The five worst-hit hospitals so far this year are:
1. University Hospital Limerick 15,322
2. Cork University Hospital 10,107
3. Sligo University Hospital 6,919
4. St Vincent’s University Hospital 6,359
5. Letterkenny University Hospital 5,366
The trade union has called for a four-pronged approach to tackle overcrowding and the recruitment and retention crisis:
a) The cancellation of non-urgent elective care in public hospitals and use of private hospitals for this work
b) The introduction of retention measures including provision of accommodation for essential workers such as nurses and midwives particularly in rent pressure zones
c) Legislation to underpin the implementation of the safe staffing and skill mix framework
d) Prioritisation of funding for public delivered long term care in the community
INMO General Secretary Phil Ní Sheaghdha said:
“This is the earliest in any given year that trolley figures have reached this unacceptable level. It is not good enough that nurses and the patients they are trying to provide safe care to are expected to accept this as normal.

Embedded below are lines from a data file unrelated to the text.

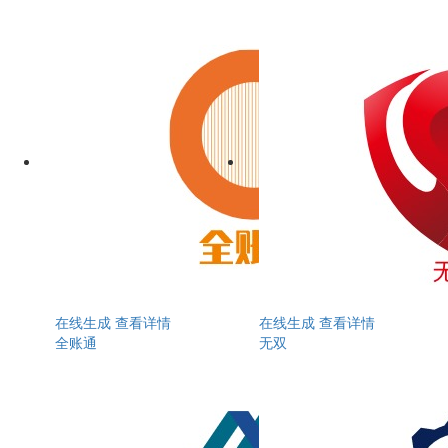
在线生成
查看详情
在线生成
查看详情
全账通
无双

“Senior figures in the health service have warned the Irish public that waiting over 24 hours to be admitted to hospital is the new normal. In no other country would this level of indignity be accepted.
“Behind our trolley figures that we publish everyday are vulnerable patients trapped in undignified and unsafe conditions. Our members are working incredibly hard, it is clear that our public health service can no longer provide both emergency care and elective care. To that end we are calling for all non-urgent elective care in public hospitals to be curtailed. Private hospitals must be now brought on the pitch to provide elective care until the end of March 2023 at the very least.
“We know that many nurses and midwives are signalling their intention to leave the profession or go abroad to work in safer conditions. Directors of Nursing and Midwifery in hospitals are telling us how incredibly difficult it is to recruit but also retain staff, particularly in large hospitals. We are now calling on the Government to deal with this unsafe, unacceptable and inhumane situation.
“While it is welcome that safe staffing is prioritised in the winter plan, we know that in many hospitals that safe staffing is not being met, a number of hospitals around the country have insufficient rosters and inappropriate skill mix to provide safe care.
“We do not need more pronouncements of increasing bed capacity, which is a meaningless endeavour if you do not have the staff to ensure that these beds can be opened safely. The Department of Health and the Health Service Executive cannot afford to be passive. Between overcrowding and retention of nurses, the situation is worsening every day. Every possible measure that can be taken in the coming days and weeks must be taken.”